*** INFORMATION SUPPLIED ***

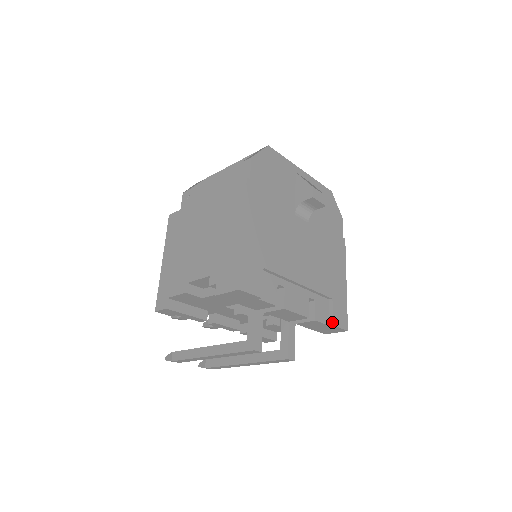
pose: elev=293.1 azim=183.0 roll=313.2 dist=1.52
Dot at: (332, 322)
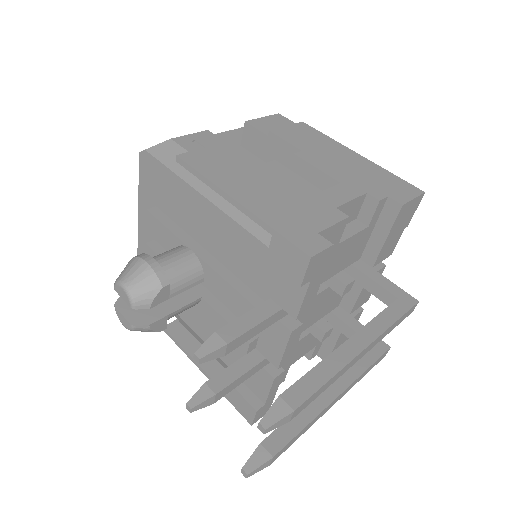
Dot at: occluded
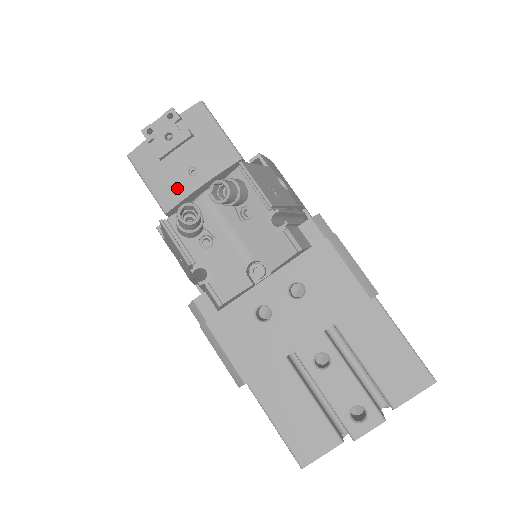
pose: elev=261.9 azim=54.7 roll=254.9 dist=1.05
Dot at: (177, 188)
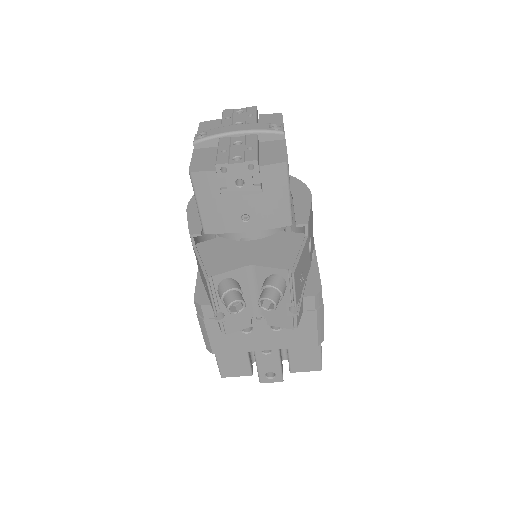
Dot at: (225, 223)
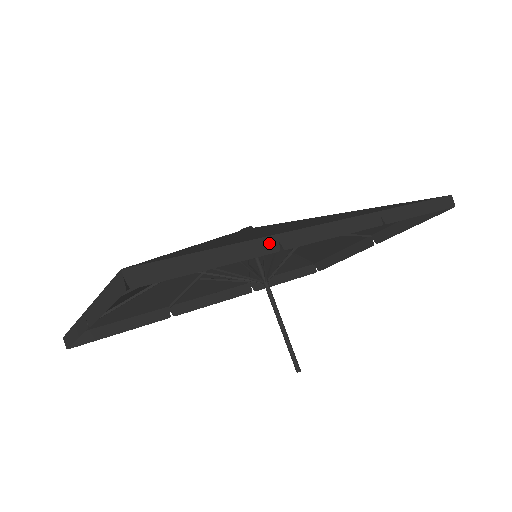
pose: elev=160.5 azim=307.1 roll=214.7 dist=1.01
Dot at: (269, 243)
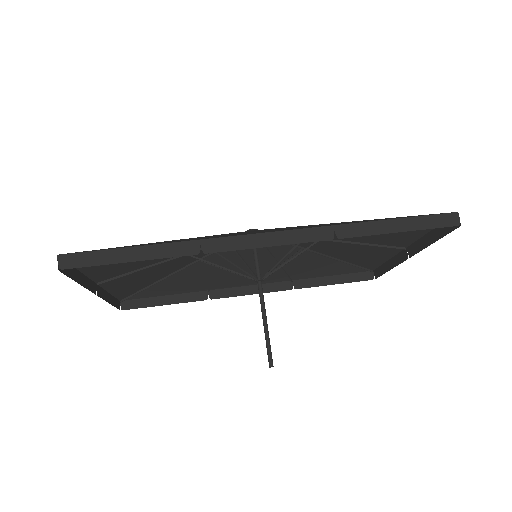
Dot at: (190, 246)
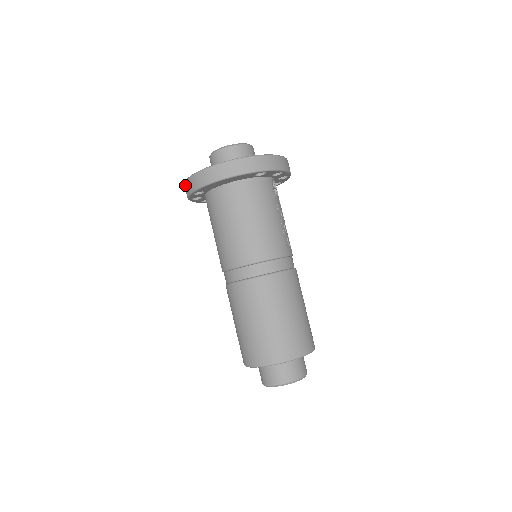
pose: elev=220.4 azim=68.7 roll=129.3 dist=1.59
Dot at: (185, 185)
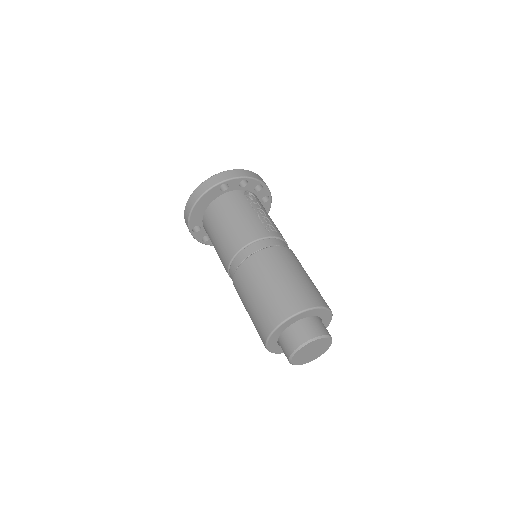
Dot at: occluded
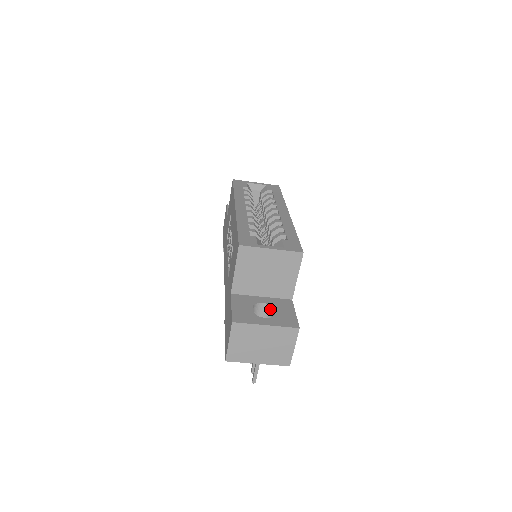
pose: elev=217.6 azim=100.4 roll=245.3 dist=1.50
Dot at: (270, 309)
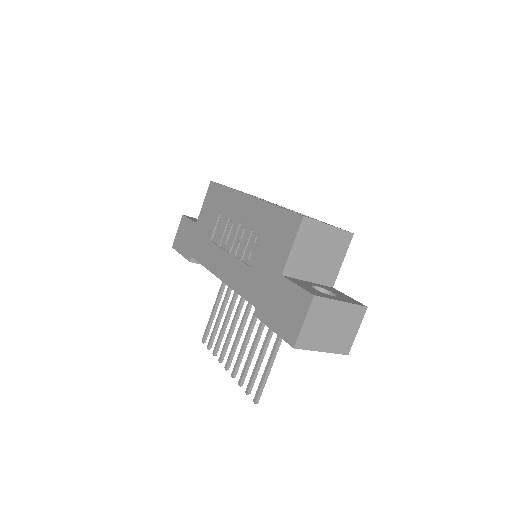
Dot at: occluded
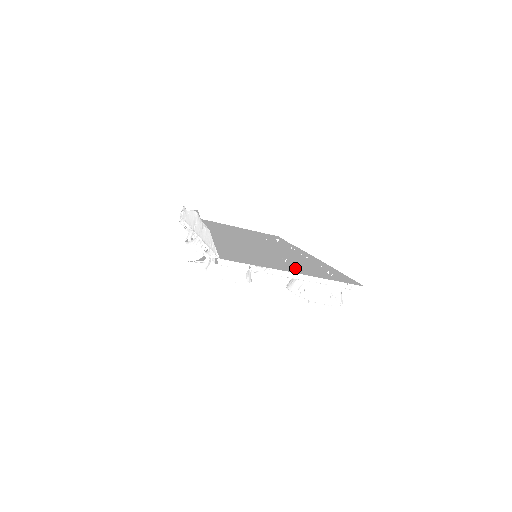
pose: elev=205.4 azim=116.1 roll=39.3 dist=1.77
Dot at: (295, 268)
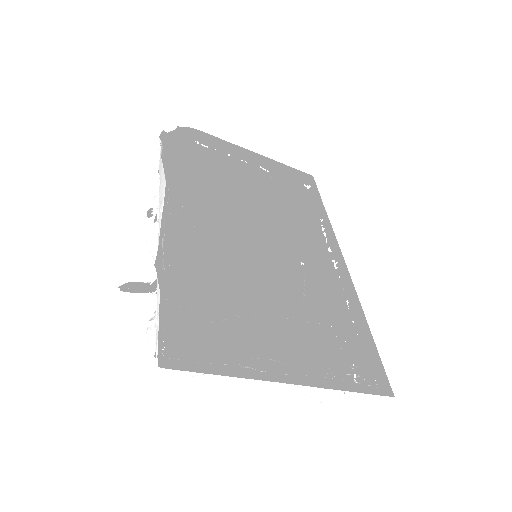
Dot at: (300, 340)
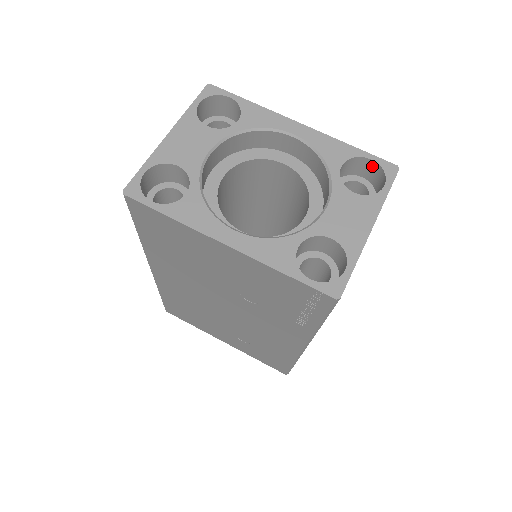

***

§ OBJECTIVE:
Print word for word the lines of the material from the one containing "pose: elev=205.4 azim=116.1" through the end of the material, both ends included, and leave the pictures out of your answer.

§ FINAL ANSWER:
pose: elev=205.4 azim=116.1 roll=39.3 dist=1.77
Dot at: (295, 268)
Dot at: (300, 340)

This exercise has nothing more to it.